[RECORDS FOR THE EXERCISE Boundary: Start]

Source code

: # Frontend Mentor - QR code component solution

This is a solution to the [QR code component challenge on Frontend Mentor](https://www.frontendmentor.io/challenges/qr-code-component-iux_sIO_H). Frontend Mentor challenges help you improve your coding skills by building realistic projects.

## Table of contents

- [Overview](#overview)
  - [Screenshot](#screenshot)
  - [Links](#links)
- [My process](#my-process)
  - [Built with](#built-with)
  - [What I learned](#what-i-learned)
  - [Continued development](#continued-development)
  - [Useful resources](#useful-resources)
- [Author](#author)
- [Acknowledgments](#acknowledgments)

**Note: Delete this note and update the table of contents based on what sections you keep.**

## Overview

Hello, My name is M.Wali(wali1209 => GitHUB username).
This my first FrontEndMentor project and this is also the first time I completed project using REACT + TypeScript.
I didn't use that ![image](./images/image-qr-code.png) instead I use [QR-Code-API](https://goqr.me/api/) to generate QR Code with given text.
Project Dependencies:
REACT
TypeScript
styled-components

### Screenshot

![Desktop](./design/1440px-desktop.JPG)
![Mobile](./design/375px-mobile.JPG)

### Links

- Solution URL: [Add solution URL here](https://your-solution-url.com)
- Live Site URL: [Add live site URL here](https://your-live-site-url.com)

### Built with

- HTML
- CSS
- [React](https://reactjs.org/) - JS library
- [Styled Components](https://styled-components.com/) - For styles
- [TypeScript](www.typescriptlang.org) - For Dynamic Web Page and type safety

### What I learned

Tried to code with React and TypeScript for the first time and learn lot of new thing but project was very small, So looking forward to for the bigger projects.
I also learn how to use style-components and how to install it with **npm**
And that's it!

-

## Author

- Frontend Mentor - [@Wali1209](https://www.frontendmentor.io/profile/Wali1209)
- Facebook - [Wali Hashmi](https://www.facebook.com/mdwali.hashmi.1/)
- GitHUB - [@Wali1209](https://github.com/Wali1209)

[RECORDS FOR THE EXERCISE Boundary: End]

- _JOB ITEM_: Can you reproduce the material from the line containing "### Built with" through the end, replacing "JS library" with "JavaScript library" and changing nothing else?

- _REPLY_:
### Built with

- HTML
- CSS
- [React](https://reactjs.org/) - JavaScript library
- [Styled Components](https://styled-components.com/) - For styles
- [TypeScript](www.typescriptlang.org) - For Dynamic Web Page and type safety

### What I learned

Tried to code with React and TypeScript for the first time and learn lot of new thing but project was very small, So looking forward to for the bigger projects.
I also learn how to use style-components and how to install it with **npm**
And that's it!

-

## Author

- Frontend Mentor - [@Wali1209](https://www.frontendmentor.io/profile/Wali1209)
- Facebook - [Wali Hashmi](https://www.facebook.com/mdwali.hashmi.1/)
- GitHUB - [@Wali1209](https://github.com/Wali1209)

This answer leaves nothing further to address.